Past projects include: video design on ‘The Cows Come Home’ by Zeb Fontaine (Udder Belly @ Brighton Fringe Festival 2008); production assistant on ‘The Other is You’(Brighton, Berlin, Groningen; 2007) with internationally renowned performance company Station House Opera; scenographer for ‘Palm Grove Tales’ (Kerala, India 2006); designer and director for animate:SPACE:  Draw Me Baby’ (Barbican / The Window Gallery London 2007), ‘Spillage’ (Act Art 5 2006); solo performance works: ‘To Moscow’ (Camden People’s Theatre Festival of Contemporary Theatre and Nolia’s Gallery 2005/06); ‘Papa PoCo’ (Lotos Collective @ The Window Gallery, London 2006); director for ‘The Shoe Story’ (Sweet Venue @ Edinburgh Fringe Festival 2005), ‘Charlie and the Chocolate Factory’ (Lakeside Arts Centre Nottingham 2004), ‘The Side Show’ (New Theatre Nottingham 2003). 
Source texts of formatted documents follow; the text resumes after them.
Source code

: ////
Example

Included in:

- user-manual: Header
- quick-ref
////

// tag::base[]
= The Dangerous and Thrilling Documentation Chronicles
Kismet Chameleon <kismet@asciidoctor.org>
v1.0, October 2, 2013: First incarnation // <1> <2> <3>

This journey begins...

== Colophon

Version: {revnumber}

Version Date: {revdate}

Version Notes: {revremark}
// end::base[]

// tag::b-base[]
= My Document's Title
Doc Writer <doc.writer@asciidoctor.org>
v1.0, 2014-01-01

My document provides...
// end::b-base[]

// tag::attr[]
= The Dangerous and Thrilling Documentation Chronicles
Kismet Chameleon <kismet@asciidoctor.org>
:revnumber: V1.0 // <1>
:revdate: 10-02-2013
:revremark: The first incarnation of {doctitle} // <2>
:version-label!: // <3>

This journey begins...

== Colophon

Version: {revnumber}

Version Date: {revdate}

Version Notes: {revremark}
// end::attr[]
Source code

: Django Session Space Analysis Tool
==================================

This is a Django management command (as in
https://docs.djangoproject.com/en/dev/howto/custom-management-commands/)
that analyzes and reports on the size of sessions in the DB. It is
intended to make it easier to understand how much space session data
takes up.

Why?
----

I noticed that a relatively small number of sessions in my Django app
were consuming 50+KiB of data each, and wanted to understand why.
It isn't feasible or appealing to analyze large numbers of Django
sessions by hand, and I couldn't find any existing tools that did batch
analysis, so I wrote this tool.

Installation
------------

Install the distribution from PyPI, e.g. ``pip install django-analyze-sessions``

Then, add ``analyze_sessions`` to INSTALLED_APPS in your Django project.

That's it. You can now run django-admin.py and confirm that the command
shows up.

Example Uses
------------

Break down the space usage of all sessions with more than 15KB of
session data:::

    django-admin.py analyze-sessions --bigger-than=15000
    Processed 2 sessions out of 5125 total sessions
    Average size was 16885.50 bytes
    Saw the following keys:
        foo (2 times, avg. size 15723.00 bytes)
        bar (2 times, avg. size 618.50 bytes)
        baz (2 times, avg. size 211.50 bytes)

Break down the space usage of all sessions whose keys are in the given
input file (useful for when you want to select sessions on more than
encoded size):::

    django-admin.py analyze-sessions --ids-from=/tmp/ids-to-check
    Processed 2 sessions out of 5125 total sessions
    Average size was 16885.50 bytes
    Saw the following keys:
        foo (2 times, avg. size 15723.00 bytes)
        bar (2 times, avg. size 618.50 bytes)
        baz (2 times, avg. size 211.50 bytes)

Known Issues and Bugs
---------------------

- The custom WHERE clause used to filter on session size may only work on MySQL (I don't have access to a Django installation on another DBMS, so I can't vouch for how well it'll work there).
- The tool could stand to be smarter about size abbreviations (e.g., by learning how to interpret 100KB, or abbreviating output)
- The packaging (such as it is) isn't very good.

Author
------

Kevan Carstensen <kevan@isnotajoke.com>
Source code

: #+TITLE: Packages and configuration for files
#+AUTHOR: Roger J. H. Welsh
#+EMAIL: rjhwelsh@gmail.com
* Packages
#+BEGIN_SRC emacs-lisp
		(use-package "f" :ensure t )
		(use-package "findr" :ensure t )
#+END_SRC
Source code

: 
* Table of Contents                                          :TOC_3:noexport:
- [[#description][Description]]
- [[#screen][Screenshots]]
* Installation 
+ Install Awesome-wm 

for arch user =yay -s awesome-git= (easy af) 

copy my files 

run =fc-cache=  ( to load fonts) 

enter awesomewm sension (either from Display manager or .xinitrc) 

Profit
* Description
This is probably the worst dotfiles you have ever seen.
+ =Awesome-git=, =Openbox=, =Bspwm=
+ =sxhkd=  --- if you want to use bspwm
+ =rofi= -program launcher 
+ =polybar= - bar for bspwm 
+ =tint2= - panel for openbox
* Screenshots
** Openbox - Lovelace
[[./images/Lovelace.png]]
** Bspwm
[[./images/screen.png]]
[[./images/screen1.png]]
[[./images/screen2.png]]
Oliver is committed to inspiring young people to be passionate about theatre and has led several education projects with students across London. A recent project involved children from inner city London designing and installing a new public art work, commissioned by British Land, which was displayed in Euston, Central London during the summer of 2007.

 

He is currently working as a teacher in Elephant and Castle, London.